**STUDY MATERIAL**
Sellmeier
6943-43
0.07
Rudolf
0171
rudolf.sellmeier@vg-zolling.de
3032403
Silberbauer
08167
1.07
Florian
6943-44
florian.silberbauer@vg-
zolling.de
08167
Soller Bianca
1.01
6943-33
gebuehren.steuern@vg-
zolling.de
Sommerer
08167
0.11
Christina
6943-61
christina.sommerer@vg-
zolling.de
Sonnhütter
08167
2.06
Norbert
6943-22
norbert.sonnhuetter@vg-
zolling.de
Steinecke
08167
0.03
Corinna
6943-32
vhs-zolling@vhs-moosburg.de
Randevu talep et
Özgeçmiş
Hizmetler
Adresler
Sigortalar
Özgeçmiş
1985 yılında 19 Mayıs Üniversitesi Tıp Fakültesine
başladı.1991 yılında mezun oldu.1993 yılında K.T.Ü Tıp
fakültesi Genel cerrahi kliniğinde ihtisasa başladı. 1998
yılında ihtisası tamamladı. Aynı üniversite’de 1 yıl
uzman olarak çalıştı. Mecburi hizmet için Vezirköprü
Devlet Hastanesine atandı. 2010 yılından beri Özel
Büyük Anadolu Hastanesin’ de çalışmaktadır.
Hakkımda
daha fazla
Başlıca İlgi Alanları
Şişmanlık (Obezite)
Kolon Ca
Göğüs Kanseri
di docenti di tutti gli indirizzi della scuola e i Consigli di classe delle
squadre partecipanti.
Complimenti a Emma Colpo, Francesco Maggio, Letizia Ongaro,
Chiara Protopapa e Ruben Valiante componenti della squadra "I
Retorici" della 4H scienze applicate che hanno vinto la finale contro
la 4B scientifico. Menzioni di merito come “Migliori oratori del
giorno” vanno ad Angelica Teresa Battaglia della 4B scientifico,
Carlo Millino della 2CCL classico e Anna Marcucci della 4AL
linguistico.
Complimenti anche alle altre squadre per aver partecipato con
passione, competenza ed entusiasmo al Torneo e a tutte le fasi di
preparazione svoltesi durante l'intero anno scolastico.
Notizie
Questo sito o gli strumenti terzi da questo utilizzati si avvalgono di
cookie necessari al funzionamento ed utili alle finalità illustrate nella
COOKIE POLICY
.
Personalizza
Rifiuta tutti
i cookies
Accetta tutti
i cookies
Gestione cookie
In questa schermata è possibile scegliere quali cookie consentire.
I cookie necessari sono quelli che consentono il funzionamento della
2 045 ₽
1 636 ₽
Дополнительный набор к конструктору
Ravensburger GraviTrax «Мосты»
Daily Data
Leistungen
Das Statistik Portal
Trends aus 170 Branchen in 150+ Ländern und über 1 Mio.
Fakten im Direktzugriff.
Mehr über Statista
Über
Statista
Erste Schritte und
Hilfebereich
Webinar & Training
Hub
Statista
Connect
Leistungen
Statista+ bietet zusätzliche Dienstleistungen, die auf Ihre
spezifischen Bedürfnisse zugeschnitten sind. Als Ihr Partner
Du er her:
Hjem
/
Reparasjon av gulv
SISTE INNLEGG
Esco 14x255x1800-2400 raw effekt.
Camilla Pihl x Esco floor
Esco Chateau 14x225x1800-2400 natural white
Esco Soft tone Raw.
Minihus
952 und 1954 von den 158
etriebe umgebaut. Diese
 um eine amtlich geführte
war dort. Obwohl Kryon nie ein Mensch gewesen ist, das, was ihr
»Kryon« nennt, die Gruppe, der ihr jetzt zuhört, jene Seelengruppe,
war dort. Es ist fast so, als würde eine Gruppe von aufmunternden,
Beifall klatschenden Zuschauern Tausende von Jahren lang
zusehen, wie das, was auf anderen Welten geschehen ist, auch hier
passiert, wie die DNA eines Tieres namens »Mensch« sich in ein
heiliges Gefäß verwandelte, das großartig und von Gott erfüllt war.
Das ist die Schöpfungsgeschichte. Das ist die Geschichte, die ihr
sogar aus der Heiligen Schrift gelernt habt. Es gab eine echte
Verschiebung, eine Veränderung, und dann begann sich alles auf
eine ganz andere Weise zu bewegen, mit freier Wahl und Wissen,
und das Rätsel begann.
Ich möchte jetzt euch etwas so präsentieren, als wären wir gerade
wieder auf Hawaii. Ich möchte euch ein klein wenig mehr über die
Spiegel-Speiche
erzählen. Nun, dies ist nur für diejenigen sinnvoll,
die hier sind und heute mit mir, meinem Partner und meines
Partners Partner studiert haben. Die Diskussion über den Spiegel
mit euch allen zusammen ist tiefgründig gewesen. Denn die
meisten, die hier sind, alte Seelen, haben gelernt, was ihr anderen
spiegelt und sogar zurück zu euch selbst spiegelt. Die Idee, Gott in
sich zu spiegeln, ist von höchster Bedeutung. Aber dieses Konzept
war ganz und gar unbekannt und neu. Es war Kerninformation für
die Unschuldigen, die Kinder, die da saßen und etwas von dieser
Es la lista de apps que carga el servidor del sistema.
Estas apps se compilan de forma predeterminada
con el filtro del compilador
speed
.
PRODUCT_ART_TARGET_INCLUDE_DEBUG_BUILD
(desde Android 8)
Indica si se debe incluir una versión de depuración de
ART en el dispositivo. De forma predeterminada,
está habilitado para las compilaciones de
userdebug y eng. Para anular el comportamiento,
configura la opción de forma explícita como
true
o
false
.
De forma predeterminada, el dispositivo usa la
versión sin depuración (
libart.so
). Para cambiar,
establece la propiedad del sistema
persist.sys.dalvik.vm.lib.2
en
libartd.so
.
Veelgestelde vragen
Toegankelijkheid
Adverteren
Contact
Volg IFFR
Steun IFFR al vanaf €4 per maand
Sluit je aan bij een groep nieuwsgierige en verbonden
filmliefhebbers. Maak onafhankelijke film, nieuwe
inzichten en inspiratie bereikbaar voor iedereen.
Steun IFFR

**EXERCISE BRIEF**
Lines wanted from the listing above: the line with "vhs-zolling@vhs-moosburg.de" up to and including the line with "war dort. Obwohl". Please write them out exactly, adding nothing else.

**ANSWER SPACE**
vhs-zolling@vhs-moosburg.de
Randevu talep et
Özgeçmiş
Hizmetler
Adresler
Sigortalar
Özgeçmiş
1985 yılında 19 Mayıs Üniversitesi Tıp Fakültesine
başladı.1991 yılında mezun oldu.1993 yılında K.T.Ü Tıp
fakültesi Genel cerrahi kliniğinde ihtisasa başladı. 1998
yılında ihtisası tamamladı. Aynı üniversite’de 1 yıl
uzman olarak çalıştı. Mecburi hizmet için Vezirköprü
Devlet Hastanesine atandı. 2010 yılından beri Özel
Büyük Anadolu Hastanesin’ de çalışmaktadır.
Hakkımda
daha fazla
Başlıca İlgi Alanları
Şişmanlık (Obezite)
Kolon Ca
Göğüs Kanseri
di docenti di tutti gli indirizzi della scuola e i Consigli di classe delle
squadre partecipanti.
Complimenti a Emma Colpo, Francesco Maggio, Letizia Ongaro,
Chiara Protopapa e Ruben Valiante componenti della squadra "I
Retorici" della 4H scienze applicate che hanno vinto la finale contro
la 4B scientifico. Menzioni di merito come “Migliori oratori del
giorno” vanno ad Angelica Teresa Battaglia della 4B scientifico,
Carlo Millino della 2CCL classico e Anna Marcucci della 4AL
linguistico.
Complimenti anche alle altre squadre per aver partecipato con
passione, competenza ed entusiasmo al Torneo e a tutte le fasi di
preparazione svoltesi durante l'intero anno scolastico.
Notizie
Questo sito o gli strumenti terzi da questo utilizzati si avvalgono di
cookie necessari al funzionamento ed utili alle finalità illustrate nella
COOKIE POLICY
.
Personalizza
Rifiuta tutti
i cookies
Accetta tutti
i cookies
Gestione cookie
In questa schermata è possibile scegliere quali cookie consentire.
I cookie necessari sono quelli che consentono il funzionamento della
2 045 ₽
1 636 ₽
Дополнительный набор к конструктору
Ravensburger GraviTrax «Мосты»
Daily Data
Leistungen
Das Statistik Portal
Trends aus 170 Branchen in 150+ Ländern und über 1 Mio.
Fakten im Direktzugriff.
Mehr über Statista
Über
Statista
Erste Schritte und
Hilfebereich
Webinar & Training
Hub
Statista
Connect
Leistungen
Statista+ bietet zusätzliche Dienstleistungen, die auf Ihre
spezifischen Bedürfnisse zugeschnitten sind. Als Ihr Partner
Du er her:
Hjem
/
Reparasjon av gulv
SISTE INNLEGG
Esco 14x255x1800-2400 raw effekt.
Camilla Pihl x Esco floor
Esco Chateau 14x225x1800-2400 natural white
Esco Soft tone Raw.
Minihus
952 und 1954 von den 158
etriebe umgebaut. Diese
 um eine amtlich geführte
war dort. Obwohl Kryon nie ein Mensch gewesen ist, das, was ihr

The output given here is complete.